Tras la octava jornada, en la que cayó frente a la Real (3-0), el Dépor se consolidó en puestos de descenso al ponerse a tres de la salvación. Lotina se jugó el cargo en el siguiente choque, que se saldó con victoria frente al Espanyol (3-0). Apoyado en la defensa de cinco y en su acierto en la estrategia, el Dépor supo reaccionar y llegó a abrir una brecha de ocho puntos con los puestos que conducen a Segunda, en concreto tras ganar al Athletic en la jornada 17 (1-2). Aquel fue su último triunfo liguero. Desde entonces, su balance es de cuatro derrotas y un empate. Como ha dicho Lotina en alguna ocasión, los jugadores malinterpretaron aquella victoria: se vieron con 21 puntos en 17 jornadas y se relajaron. Desde entonces, el equipo solo ha sumado otro punto. Ha regresado al pasado, tanto en resultados como en juego. El Dépor no tiene plan de ataque y en defensa vuelve a ser vulnerable. Como diría Riki, no sabe competir.

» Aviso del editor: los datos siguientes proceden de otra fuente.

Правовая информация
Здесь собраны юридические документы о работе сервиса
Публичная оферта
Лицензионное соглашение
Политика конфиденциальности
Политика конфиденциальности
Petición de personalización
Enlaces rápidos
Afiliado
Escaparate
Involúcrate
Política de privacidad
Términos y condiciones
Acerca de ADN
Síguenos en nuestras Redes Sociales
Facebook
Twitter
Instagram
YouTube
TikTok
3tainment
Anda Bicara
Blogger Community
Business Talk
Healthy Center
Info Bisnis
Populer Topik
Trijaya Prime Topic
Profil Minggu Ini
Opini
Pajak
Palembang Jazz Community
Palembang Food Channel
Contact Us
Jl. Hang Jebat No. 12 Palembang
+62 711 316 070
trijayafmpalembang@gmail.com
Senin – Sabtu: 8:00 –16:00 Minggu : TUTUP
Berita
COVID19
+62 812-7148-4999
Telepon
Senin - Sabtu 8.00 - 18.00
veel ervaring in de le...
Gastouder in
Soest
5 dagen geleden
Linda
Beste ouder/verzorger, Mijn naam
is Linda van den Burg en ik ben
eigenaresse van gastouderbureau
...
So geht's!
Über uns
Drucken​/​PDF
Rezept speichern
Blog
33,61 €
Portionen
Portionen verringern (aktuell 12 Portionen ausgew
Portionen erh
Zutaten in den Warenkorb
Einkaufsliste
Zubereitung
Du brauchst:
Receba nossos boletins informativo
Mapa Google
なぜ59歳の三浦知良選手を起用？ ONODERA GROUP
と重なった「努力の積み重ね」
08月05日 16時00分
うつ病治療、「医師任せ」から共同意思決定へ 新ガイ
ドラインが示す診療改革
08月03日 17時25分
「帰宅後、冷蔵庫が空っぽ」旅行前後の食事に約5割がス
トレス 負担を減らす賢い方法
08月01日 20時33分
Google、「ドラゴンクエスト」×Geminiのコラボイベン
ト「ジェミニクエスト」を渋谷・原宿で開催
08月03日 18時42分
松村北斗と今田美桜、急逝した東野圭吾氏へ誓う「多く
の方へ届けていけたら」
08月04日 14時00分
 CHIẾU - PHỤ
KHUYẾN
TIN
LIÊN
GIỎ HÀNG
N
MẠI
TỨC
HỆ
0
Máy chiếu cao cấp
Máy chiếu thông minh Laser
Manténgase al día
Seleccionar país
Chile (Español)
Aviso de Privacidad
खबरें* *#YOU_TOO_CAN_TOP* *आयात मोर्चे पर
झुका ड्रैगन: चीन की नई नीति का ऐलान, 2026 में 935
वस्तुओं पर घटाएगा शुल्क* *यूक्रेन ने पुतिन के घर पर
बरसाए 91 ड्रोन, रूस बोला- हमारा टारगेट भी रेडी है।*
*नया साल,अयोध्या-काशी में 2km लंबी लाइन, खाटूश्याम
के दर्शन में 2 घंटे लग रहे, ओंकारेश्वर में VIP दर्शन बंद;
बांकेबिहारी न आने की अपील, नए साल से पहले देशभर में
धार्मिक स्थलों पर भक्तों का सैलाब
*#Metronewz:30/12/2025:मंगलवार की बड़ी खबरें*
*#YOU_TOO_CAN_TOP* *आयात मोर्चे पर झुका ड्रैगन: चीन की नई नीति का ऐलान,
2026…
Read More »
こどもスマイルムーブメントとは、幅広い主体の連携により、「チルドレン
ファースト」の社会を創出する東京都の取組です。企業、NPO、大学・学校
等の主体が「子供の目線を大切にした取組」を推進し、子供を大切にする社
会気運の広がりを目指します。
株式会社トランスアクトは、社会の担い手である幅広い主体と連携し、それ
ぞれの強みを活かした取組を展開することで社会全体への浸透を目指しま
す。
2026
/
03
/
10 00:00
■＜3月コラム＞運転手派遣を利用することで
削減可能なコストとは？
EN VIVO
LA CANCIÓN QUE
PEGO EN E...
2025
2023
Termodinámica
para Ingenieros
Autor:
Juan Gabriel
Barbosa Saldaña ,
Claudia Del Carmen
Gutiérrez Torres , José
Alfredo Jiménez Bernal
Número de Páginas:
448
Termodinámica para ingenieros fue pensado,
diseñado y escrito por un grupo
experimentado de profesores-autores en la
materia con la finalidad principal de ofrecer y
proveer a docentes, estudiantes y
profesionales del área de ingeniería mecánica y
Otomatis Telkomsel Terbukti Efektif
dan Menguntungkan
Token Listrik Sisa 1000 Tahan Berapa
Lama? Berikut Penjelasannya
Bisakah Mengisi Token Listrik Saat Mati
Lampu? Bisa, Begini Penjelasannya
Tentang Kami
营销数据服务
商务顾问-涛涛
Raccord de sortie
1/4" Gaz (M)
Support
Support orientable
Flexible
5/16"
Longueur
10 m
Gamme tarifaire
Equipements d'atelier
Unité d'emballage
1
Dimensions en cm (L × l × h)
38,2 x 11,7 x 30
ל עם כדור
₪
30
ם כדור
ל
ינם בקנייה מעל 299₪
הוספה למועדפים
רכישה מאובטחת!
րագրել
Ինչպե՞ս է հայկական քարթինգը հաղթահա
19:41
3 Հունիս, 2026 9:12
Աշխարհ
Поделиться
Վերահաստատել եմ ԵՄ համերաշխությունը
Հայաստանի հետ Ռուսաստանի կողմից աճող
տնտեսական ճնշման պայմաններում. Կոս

Así que habrá cambios. El primero en caer podría ser el sistema de cinco defensas sobre el que se sustentó la resurrección. «Llevamos tiempo jugando con cinco atrás porque nos daba seguridad defensiva, pero hoy no ha sido así», admitió ayer Lotina antes de anunciar que se plantea volver al 4-2-3-1 de principio de temporada. «Al estar Javito y Guardado se nos da esa opción de jugar con bandas», reflexionó. A esas horas desconocía (aunque el club ya lo había colgado en su web) que Guardado no estará, pues su recuperación se retrasa al menos una semana más. Con Javito sí podrá contar; también pudo hacerlo ayer, pero lo mandó a la grada. Quizá Desmarets, que ni viajó a Getafe, pueda hacer el papel de Guardado en ese esquema. El domingo se verá si hay cambio de dibujo. Y de dinámica.